WHAT TO WORK ON:
Switch each "visualSharp" to "cornerPoint" in the lines from the start of the entries through the line that contains "v(25.04, -25.03) *", changing nothing else, and give back only those lines.

INFORMATION PROVIDED:
**********
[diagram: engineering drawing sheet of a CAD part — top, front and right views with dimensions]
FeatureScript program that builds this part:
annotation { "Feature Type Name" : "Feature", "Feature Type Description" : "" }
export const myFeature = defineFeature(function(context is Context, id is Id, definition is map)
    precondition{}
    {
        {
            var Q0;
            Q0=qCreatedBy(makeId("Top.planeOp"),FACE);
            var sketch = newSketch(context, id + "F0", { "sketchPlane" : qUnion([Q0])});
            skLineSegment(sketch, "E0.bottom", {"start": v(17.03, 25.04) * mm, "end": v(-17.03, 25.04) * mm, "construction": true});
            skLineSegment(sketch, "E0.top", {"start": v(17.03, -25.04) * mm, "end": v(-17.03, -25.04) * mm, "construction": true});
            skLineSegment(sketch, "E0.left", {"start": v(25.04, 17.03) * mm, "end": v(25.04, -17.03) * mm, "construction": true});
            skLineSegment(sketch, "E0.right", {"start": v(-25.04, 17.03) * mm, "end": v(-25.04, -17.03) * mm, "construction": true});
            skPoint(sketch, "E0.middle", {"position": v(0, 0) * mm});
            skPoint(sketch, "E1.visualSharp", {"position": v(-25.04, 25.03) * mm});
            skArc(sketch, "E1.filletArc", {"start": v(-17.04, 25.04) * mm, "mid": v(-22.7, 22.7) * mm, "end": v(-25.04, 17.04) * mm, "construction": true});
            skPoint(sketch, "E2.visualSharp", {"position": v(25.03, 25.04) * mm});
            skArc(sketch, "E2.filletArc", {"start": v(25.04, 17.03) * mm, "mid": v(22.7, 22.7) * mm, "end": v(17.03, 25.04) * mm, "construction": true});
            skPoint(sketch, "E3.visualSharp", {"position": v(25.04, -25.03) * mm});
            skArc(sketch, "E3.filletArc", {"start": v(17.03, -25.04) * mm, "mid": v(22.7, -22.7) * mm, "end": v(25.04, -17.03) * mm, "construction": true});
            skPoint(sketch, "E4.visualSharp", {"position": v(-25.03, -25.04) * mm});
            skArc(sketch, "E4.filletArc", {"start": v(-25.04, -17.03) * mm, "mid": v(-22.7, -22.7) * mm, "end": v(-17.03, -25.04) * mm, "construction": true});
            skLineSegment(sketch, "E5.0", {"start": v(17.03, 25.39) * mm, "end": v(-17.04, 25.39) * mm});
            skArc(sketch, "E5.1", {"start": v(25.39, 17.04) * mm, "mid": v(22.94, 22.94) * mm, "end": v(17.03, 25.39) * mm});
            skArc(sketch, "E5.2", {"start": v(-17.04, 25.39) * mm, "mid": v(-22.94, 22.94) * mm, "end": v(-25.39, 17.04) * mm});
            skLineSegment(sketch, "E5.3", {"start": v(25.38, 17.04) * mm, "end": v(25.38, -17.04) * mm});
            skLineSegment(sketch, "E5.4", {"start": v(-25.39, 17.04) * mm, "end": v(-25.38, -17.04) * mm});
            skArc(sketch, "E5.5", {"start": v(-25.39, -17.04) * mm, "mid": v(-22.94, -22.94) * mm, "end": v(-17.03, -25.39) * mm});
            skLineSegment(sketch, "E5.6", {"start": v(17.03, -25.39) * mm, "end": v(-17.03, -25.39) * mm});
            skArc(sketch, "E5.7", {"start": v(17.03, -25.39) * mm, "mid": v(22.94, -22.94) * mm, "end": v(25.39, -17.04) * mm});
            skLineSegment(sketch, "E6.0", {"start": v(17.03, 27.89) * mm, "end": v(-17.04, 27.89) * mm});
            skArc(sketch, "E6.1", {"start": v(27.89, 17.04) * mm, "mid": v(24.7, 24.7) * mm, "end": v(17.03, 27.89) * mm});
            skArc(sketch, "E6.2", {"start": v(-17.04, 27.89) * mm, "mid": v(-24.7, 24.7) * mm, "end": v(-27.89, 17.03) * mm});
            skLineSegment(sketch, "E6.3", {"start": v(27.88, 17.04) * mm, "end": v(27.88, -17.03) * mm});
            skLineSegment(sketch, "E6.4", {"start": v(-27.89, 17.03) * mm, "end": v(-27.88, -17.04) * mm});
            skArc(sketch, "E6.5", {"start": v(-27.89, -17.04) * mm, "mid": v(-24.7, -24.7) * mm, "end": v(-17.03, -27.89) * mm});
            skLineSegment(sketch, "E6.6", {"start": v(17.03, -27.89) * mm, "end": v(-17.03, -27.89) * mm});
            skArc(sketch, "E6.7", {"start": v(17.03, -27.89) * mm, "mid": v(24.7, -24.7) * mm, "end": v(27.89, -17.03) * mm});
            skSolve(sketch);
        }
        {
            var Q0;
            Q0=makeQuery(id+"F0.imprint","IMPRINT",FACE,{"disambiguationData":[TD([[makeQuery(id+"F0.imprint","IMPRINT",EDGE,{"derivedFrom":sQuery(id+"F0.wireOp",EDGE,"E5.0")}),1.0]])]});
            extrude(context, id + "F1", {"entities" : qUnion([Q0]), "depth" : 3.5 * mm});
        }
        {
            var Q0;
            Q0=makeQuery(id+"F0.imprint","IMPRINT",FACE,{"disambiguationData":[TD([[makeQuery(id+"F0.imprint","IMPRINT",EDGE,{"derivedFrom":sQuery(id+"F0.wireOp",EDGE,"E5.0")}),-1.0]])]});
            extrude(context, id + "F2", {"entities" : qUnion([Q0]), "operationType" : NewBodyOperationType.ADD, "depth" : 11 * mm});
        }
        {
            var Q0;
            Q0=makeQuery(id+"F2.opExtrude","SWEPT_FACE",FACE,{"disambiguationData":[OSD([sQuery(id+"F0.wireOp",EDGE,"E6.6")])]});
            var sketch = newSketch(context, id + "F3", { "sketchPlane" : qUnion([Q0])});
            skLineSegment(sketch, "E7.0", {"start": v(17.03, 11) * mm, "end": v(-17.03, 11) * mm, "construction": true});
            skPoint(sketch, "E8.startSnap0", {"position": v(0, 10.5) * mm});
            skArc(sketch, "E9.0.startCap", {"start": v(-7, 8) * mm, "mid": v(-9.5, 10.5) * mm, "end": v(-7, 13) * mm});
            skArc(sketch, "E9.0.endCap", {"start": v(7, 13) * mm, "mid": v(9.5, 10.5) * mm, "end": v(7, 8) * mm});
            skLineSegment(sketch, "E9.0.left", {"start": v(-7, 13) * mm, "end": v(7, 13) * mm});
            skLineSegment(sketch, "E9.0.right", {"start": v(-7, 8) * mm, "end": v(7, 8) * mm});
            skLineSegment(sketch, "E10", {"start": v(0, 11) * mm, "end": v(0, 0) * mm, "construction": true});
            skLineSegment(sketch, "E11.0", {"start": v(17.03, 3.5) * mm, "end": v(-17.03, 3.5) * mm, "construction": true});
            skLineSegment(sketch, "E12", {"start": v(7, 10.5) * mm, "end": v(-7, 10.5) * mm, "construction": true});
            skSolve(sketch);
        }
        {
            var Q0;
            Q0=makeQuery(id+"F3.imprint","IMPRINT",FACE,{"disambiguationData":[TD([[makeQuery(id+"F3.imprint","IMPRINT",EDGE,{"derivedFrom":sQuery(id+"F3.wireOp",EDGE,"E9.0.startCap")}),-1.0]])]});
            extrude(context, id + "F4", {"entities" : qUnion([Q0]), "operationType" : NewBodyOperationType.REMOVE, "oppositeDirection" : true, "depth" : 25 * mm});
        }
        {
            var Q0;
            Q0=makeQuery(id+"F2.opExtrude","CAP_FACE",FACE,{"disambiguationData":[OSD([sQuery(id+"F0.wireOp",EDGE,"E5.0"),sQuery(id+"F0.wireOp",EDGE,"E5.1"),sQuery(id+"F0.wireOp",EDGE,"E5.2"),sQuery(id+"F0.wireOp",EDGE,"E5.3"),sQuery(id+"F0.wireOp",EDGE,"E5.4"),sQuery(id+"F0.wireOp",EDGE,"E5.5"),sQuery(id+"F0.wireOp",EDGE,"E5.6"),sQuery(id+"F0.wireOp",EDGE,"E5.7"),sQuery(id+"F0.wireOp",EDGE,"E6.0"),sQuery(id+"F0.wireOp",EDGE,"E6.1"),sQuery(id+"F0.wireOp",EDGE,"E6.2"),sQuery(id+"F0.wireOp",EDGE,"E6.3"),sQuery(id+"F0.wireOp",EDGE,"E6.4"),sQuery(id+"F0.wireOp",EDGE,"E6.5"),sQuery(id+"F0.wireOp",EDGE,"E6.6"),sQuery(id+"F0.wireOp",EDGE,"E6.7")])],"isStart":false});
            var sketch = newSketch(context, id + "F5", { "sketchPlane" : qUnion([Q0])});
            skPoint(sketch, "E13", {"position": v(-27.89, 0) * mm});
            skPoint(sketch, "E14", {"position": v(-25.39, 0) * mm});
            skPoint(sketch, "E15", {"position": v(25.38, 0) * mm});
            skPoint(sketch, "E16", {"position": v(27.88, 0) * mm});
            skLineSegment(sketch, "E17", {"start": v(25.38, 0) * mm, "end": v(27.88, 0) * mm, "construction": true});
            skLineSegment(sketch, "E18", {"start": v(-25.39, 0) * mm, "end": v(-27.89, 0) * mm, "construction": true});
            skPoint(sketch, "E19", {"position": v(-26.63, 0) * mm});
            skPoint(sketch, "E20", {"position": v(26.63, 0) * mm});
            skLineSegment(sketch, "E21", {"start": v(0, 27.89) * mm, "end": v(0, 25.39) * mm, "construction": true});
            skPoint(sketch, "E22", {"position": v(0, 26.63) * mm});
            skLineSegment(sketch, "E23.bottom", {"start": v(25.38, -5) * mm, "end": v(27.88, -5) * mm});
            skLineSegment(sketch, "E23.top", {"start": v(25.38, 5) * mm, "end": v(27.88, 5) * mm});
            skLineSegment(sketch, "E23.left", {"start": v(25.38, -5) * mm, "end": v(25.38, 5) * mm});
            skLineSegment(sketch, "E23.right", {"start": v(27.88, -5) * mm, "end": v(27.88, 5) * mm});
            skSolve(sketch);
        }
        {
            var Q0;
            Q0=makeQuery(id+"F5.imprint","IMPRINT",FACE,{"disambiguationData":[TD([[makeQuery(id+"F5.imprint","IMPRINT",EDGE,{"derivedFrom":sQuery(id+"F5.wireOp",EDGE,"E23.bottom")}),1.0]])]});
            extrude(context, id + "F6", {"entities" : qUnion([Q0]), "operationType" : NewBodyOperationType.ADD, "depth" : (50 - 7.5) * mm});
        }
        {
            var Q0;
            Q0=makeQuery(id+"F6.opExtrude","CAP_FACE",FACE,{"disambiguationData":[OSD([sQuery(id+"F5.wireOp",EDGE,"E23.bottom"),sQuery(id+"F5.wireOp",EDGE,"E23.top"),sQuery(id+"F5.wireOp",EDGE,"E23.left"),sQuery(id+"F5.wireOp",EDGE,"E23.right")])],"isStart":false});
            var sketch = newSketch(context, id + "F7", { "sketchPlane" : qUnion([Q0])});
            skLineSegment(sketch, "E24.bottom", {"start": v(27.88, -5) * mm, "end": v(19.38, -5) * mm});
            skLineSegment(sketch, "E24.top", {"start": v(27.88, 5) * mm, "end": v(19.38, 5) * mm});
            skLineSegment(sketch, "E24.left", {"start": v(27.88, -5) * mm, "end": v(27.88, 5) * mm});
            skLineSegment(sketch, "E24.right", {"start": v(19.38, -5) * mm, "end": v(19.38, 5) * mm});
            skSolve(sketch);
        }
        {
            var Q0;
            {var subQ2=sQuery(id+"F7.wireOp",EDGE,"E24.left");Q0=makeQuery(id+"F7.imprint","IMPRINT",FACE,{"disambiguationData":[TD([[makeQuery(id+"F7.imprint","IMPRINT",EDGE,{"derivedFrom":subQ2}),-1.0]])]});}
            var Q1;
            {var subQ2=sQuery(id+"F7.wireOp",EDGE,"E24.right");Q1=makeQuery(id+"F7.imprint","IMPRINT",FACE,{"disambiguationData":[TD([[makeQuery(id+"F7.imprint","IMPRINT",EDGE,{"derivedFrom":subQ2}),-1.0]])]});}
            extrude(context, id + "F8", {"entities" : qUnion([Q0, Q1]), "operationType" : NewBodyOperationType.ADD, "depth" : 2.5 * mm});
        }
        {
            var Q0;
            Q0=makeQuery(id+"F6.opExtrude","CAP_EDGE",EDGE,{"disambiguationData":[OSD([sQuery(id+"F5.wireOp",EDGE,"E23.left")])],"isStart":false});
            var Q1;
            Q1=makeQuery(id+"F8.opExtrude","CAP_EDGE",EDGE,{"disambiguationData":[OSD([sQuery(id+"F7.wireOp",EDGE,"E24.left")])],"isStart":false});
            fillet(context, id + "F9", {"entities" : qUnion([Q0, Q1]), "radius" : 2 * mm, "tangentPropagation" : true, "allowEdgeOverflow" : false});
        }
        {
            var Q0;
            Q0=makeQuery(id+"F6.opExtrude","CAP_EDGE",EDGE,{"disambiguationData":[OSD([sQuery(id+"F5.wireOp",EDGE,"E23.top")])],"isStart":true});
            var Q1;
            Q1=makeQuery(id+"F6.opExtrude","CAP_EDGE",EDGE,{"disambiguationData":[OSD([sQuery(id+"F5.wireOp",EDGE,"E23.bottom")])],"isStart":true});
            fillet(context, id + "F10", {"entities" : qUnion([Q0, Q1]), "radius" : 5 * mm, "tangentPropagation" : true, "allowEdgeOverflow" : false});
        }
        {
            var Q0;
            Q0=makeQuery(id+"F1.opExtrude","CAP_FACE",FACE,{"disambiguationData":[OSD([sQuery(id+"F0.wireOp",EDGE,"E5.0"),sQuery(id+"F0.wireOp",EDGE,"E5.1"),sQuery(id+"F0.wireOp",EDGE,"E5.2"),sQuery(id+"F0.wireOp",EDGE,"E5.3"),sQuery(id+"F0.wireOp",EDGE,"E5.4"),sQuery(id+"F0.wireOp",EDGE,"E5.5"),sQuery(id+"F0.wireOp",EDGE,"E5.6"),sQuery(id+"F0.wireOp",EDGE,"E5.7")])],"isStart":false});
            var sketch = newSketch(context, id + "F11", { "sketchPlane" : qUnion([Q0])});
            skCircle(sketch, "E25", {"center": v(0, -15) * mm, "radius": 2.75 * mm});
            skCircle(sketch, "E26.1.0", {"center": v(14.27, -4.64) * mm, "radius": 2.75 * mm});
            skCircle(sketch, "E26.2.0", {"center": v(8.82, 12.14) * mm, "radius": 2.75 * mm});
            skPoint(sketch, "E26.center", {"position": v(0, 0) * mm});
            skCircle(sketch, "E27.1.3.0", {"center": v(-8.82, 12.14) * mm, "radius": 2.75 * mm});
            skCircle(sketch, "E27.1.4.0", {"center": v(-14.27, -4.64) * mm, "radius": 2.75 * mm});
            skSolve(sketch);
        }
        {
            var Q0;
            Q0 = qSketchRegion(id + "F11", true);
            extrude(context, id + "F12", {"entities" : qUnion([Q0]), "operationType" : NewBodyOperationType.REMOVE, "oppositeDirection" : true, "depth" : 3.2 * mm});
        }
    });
**********
SOLUTION FOR THIS EXERCISE:
[diagram: engineering drawing sheet of a CAD part — top, front and right views with dimensions]
FeatureScript program that builds this part:
annotation { "Feature Type Name" : "Feature", "Feature Type Description" : "" }
export const myFeature = defineFeature(function(context is Context, id is Id, definition is map)
    precondition{}
    {
        {
            var Q0;
            Q0=qCreatedBy(makeId("Top.planeOp"),FACE);
            var sketch = newSketch(context, id + "F0", { "sketchPlane" : qUnion([Q0])});
            skLineSegment(sketch, "E0.bottom", {"start": v(17.03, 25.04) * mm, "end": v(-17.03, 25.04) * mm, "construction": true});
            skLineSegment(sketch, "E0.top", {"start": v(17.03, -25.04) * mm, "end": v(-17.03, -25.04) * mm, "construction": true});
            skLineSegment(sketch, "E0.left", {"start": v(25.04, 17.03) * mm, "end": v(25.04, -17.03) * mm, "construction": true});
            skLineSegment(sketch, "E0.right", {"start": v(-25.04, 17.03) * mm, "end": v(-25.04, -17.03) * mm, "construction": true});
            skPoint(sketch, "E0.middle", {"position": v(0, 0) * mm});
            skPoint(sketch, "E1.cornerPoint", {"position": v(-25.04, 25.03) * mm});
            skArc(sketch, "E1.filletArc", {"start": v(-17.04, 25.04) * mm, "mid": v(-22.7, 22.7) * mm, "end": v(-25.04, 17.04) * mm, "construction": true});
            skPoint(sketch, "E2.cornerPoint", {"position": v(25.03, 25.04) * mm});
            skArc(sketch, "E2.filletArc", {"start": v(25.04, 17.03) * mm, "mid": v(22.7, 22.7) * mm, "end": v(17.03, 25.04) * mm, "construction": true});
            skPoint(sketch, "E3.cornerPoint", {"position": v(25.04, -25.03) * mm});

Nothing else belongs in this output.